▸ **Written task**
Which lines run from the one containing "Итого | 12 | |" to the last line of the entries? Return them exactly, with nothing more.
::: Records provided :::
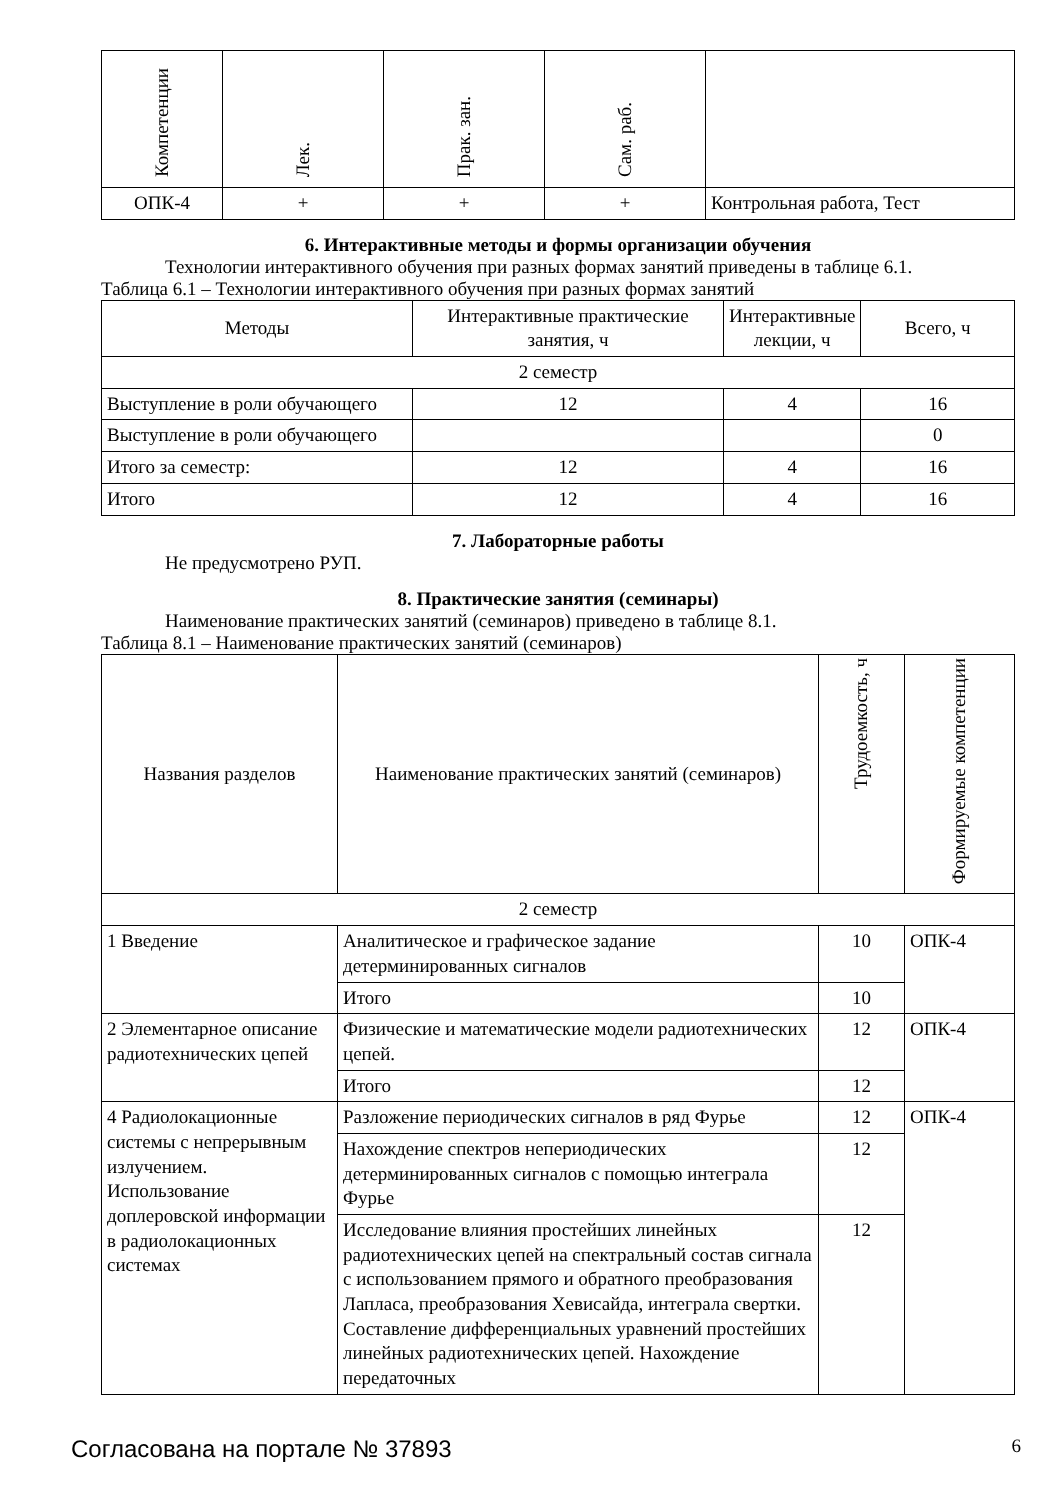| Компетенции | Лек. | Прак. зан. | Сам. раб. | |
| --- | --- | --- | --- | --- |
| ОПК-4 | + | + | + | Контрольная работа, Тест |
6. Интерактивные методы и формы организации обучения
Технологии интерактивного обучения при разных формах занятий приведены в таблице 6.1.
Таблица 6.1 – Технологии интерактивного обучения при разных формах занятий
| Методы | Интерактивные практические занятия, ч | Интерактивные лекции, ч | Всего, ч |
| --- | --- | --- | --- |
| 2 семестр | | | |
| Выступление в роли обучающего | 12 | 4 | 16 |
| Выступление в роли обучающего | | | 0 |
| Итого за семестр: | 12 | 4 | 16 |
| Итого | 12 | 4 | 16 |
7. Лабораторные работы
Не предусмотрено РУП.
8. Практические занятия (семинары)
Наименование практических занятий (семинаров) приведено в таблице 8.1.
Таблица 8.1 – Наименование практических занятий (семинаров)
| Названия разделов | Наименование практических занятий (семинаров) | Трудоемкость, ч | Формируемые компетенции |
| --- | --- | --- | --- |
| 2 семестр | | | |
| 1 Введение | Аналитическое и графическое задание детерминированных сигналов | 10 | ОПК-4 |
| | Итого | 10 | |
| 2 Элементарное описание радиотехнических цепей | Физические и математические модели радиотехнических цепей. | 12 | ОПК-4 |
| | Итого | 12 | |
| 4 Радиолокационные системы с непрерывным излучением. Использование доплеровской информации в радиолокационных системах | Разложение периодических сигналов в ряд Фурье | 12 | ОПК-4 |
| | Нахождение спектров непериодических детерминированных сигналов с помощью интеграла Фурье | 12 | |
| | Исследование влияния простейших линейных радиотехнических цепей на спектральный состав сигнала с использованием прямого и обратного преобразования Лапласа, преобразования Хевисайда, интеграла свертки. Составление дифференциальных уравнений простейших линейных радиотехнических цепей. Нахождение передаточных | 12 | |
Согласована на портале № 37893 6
:::
▸ **Exercise answer**
| | Итого | 12 | |
| 4 Радиолокационные системы с непрерывным излучением. Использование доплеровской информации в радиолокационных системах | Разложение периодических сигналов в ряд Фурье | 12 | ОПК-4 |
| | Нахождение спектров непериодических детерминированных сигналов с помощью интеграла Фурье | 12 | |
| | Исследование влияния простейших линейных радиотехнических цепей на спектральный состав сигнала с использованием прямого и обратного преобразования Лапласа, преобразования Хевисайда, интеграла свертки. Составление дифференциальных уравнений простейших линейных радиотехнических цепей. Нахождение передаточных | 12 | |
Согласована на портале № 37893 6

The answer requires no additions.